### TEXT EXCERPT
====================

Are You Sure You’re Saved?

Minden Cathedral photo by TUBS 2010

What does it mean to be “saved?” Salvation, or receiving eternal life in Heaven, requires believing that Jesus Christ is God, the perfect, sinless Sacrifice Who died to pay our sin debt (John 1:29). Cults that deny His divinity fail this requirement.

It requires acknowledging that we are sinners deserving eternal death in hell, and repenting of our sins (Romans 3:23; 6:23). This knocks out Satan and his minions who believe and know the Bible and know who Jesus is (James 2:19), but who feel their sins are justified because of their pride.

It requires believing the Gospel of Grace, putting our trust in the death, burial and resurrection of Jesus Christ (1 Corinthians 15:1-4) as the only way (John 14:6) to Heaven (unlike Buddhists and others who believe in multiple paths to nirvana). Faith, no matter how intense or sincere, is saving faith only if it is faith in Christ and His completed work of salvation on Calvary’s cross.

It requires a personal relationship with Him, recognizing that we are sinners in need of a Savior and making Him Lord of our life. This eliminates those with a "head" knowledge of Who Christ is and what He did, without a heart relationship -- many professing Christians may fall into this category (Luke 13: 23-27). As our pastor once said, the distance between being lost and being saved may be only 18 inches – the distance between the brain and the heart.

====================

### Collected data entries

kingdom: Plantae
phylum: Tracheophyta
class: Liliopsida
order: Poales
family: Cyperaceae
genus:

====================

### TO-DO LIST
[A] Name each book of the Bible cited in the article on being saved, listing each book once.
[B] From the article on being saved, return the passage starting with "Are You Sure" and going on through "of their pride.".

### SET OF ANSWERS
[A] John, Romans, James, 1 Corinthians, Luke

[B]
Are You Sure You’re Saved?

Minden Cathedral photo by TUBS 2010

What does it mean to be “saved?” Salvation, or receiving eternal life in Heaven, requires believing that Jesus Christ is God, the perfect, sinless Sacrifice Who died to pay our sin debt (John 1:29). Cults that deny His divinity fail this requirement.

It requires acknowledging that we are sinners deserving eternal death in hell, and repenting of our sins (Romans 3:23; 6:23). This knocks out Satan and his minions who believe and know the Bible and know who Jesus is (James 2:19), but who feel their sins are justified because of their pride.